### EXERCISE DIRECTIONS:
From the records below, copy out each line that has the word "pyautogui".

### DATA EXTRACTS:
* * * * * * * * *

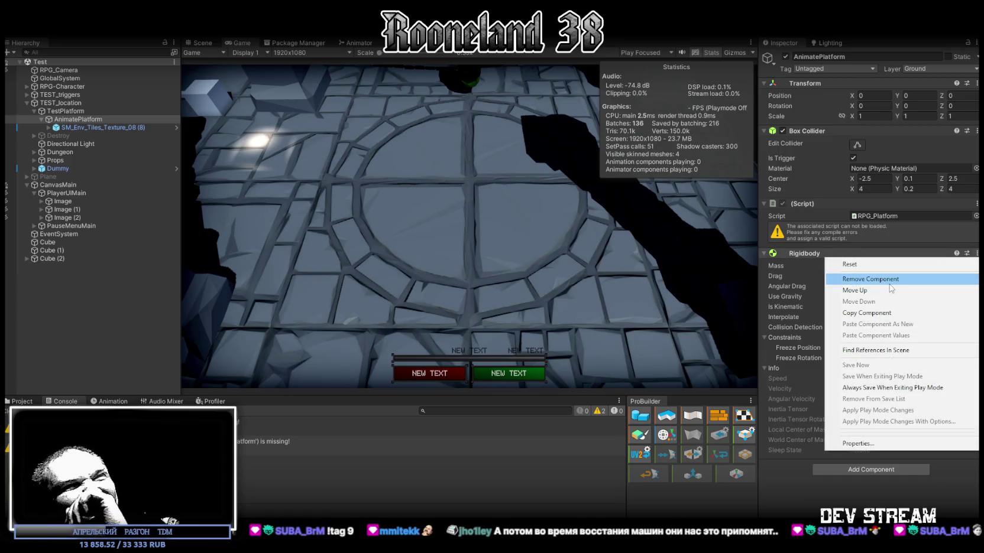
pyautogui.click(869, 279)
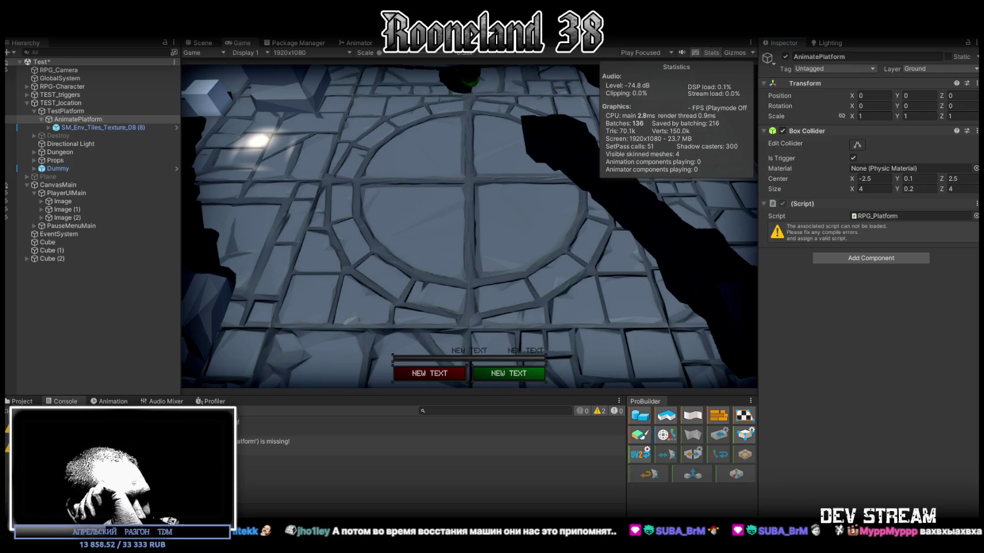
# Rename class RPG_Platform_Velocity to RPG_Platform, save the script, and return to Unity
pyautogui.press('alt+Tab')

* * * * * * * * *

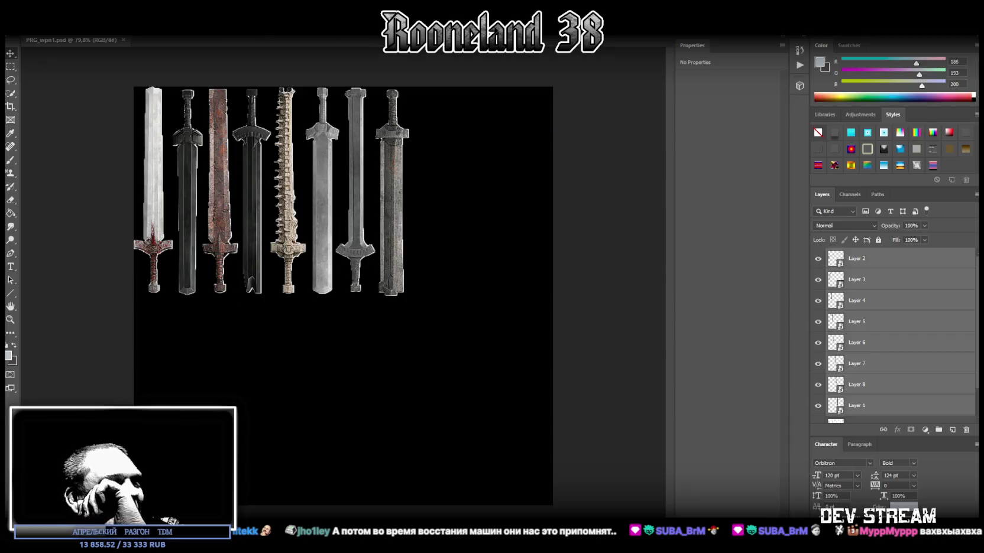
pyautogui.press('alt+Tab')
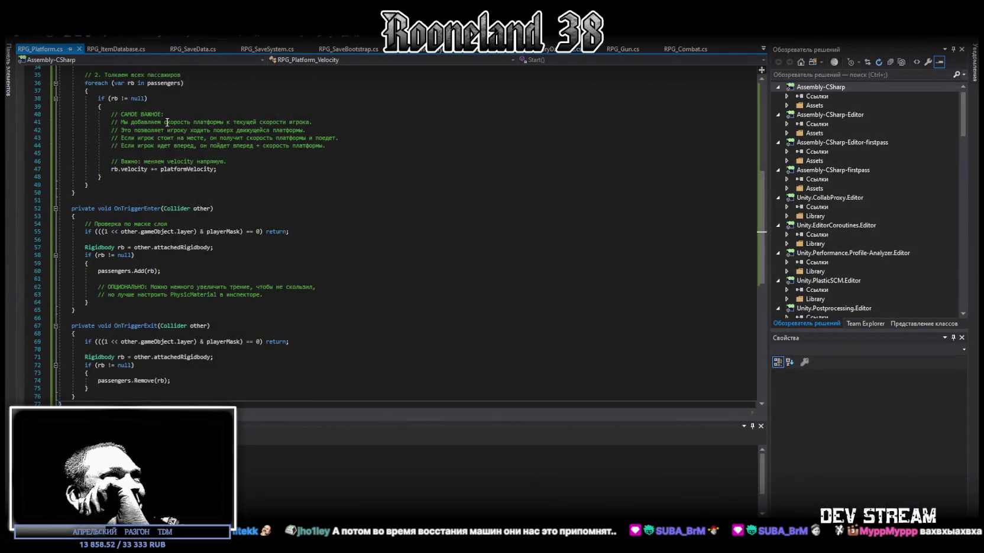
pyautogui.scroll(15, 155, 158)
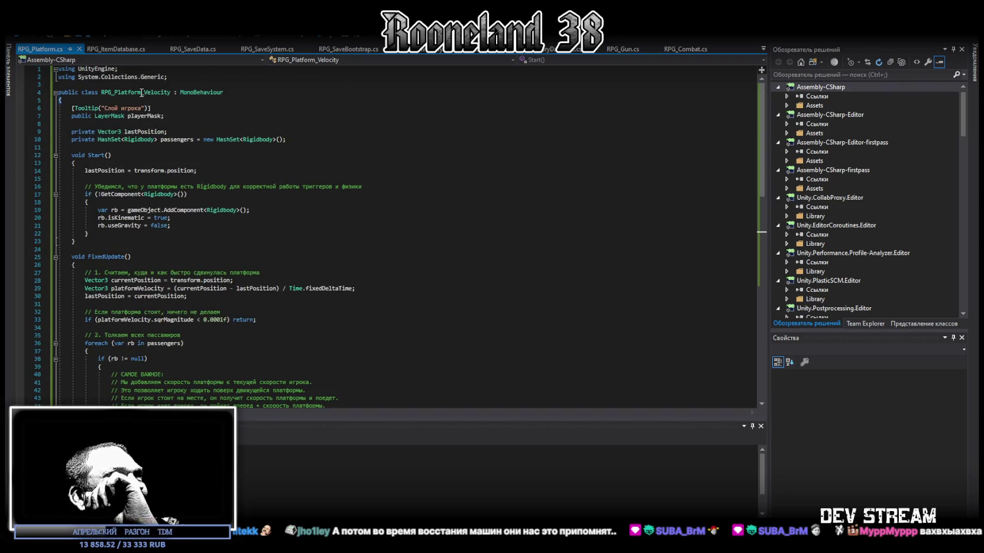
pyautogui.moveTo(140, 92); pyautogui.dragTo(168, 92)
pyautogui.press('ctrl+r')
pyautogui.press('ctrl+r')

* * * * * * * * *

### SOLUTION TO THIS TASK:
pyautogui.click(869, 279)
pyautogui.press('alt+Tab')
pyautogui.press('alt+Tab')
pyautogui.scroll(15, 155, 158)
pyautogui.moveTo(140, 92); pyautogui.dragTo(168, 92)
pyautogui.press('ctrl+r')
pyautogui.press('ctrl+r')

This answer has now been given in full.